> [Try it] The required output consists solely of the lines from the line containing "700 966 743" through the end of the records, copied exactly.

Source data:
****

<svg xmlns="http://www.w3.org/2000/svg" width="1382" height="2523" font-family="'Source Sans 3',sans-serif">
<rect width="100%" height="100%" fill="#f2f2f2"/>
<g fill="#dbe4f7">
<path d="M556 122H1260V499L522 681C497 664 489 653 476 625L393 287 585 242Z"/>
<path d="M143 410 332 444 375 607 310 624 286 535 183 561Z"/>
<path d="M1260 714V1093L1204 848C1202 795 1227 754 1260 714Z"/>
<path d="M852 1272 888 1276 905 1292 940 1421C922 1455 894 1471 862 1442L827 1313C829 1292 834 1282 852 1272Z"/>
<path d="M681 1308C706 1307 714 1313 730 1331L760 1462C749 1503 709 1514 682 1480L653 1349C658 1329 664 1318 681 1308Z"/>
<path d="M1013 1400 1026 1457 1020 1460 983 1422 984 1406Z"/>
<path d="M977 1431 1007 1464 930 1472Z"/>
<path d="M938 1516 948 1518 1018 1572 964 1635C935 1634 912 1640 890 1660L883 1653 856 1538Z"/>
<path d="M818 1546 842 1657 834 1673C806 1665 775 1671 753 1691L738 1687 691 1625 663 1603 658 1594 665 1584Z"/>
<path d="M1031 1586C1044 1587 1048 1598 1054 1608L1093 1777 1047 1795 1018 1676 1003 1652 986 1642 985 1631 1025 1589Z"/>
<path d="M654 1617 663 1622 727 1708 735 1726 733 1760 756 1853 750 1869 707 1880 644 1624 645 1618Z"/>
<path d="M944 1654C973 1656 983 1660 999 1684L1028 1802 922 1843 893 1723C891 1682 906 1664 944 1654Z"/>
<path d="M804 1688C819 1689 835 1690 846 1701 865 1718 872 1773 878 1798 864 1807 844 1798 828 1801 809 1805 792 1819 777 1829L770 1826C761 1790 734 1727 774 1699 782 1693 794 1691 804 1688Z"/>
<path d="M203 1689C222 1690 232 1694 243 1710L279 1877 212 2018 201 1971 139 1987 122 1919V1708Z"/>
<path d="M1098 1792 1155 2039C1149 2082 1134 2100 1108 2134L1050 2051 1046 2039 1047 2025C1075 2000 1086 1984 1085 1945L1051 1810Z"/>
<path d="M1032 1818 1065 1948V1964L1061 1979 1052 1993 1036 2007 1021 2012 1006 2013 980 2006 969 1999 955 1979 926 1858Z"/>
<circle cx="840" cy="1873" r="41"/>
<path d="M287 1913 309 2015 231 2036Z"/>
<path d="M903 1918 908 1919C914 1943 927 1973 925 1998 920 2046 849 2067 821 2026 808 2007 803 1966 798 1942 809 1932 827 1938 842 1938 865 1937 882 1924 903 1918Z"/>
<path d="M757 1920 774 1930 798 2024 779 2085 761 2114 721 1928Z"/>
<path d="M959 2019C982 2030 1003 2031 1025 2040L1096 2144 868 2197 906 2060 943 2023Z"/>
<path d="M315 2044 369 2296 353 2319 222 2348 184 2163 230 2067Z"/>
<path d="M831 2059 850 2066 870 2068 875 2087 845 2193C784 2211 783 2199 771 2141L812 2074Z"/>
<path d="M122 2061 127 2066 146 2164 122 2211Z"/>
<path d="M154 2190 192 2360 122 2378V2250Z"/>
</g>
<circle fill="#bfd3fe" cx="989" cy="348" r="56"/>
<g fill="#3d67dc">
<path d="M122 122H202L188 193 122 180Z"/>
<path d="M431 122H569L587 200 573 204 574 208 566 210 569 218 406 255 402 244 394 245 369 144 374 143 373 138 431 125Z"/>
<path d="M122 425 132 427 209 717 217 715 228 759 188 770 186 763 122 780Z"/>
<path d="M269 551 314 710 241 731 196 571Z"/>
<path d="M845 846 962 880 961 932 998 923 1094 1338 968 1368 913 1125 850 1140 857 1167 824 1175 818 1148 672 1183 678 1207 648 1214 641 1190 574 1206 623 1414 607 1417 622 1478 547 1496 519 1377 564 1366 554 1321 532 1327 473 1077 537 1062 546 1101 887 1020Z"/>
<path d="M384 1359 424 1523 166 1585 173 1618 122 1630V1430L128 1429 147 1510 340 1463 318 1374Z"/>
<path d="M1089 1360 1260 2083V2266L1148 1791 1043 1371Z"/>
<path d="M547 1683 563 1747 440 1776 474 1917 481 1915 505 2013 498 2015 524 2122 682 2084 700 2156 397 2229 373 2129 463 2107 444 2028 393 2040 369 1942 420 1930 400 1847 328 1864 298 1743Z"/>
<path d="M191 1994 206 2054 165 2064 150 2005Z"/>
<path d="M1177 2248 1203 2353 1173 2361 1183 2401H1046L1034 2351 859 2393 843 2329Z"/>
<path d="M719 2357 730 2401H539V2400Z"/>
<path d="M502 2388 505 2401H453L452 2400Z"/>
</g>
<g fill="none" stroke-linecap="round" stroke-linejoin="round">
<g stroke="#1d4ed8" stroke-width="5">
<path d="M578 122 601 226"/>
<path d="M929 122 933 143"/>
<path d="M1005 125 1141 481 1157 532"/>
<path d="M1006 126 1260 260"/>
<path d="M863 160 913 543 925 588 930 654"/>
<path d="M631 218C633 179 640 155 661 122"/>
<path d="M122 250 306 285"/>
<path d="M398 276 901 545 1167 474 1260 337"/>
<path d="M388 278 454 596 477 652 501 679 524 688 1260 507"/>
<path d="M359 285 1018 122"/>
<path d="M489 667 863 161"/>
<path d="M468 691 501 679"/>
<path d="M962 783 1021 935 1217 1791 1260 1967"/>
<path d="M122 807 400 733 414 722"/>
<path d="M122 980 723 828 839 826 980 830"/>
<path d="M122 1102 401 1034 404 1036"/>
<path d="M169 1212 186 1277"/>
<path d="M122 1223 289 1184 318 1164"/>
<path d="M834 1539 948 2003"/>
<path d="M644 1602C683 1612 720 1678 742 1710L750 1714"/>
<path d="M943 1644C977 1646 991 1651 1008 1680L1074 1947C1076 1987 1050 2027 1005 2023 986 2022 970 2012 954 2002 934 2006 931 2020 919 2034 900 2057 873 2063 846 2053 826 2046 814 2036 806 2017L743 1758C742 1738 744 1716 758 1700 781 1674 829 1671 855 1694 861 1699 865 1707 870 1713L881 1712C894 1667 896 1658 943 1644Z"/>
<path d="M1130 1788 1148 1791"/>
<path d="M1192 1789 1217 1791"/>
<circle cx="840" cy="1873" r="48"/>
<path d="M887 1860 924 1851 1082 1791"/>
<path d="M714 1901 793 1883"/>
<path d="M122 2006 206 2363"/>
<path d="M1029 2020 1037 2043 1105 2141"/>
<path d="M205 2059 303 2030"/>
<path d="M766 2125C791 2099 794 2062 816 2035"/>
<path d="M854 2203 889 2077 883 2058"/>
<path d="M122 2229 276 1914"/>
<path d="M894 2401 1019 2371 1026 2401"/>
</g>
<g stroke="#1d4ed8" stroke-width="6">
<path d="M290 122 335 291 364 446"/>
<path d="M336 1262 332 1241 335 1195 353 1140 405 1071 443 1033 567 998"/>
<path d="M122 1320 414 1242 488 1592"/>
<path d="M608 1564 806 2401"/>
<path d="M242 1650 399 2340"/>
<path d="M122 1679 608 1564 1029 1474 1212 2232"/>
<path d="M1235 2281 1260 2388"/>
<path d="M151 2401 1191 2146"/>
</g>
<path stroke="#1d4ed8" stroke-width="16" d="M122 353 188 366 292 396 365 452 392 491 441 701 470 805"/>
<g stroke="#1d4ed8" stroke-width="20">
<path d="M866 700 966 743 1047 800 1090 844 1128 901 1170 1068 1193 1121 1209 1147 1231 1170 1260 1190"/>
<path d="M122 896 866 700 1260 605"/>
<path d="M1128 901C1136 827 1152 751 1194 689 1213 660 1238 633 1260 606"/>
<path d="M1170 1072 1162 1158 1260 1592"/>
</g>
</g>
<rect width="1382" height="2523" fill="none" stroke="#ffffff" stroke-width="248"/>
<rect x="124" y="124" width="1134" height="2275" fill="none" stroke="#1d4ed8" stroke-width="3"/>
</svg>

****

> [Exercise output]
<path d="M866 700 966 743 1047 800 1090 844 1128 901 1170 1068 1193 1121 1209 1147 1231 1170 1260 1190"/>
<path d="M122 896 866 700 1260 605"/>
<path d="M1128 901C1136 827 1152 751 1194 689 1213 660 1238 633 1260 606"/>
<path d="M1170 1072 1162 1158 1260 1592"/>
</g>
</g>
<rect width="1382" height="2523" fill="none" stroke="#ffffff" stroke-width="248"/>
<rect x="124" y="124" width="1134" height="2275" fill="none" stroke="#1d4ed8" stroke-width="3"/>
</svg>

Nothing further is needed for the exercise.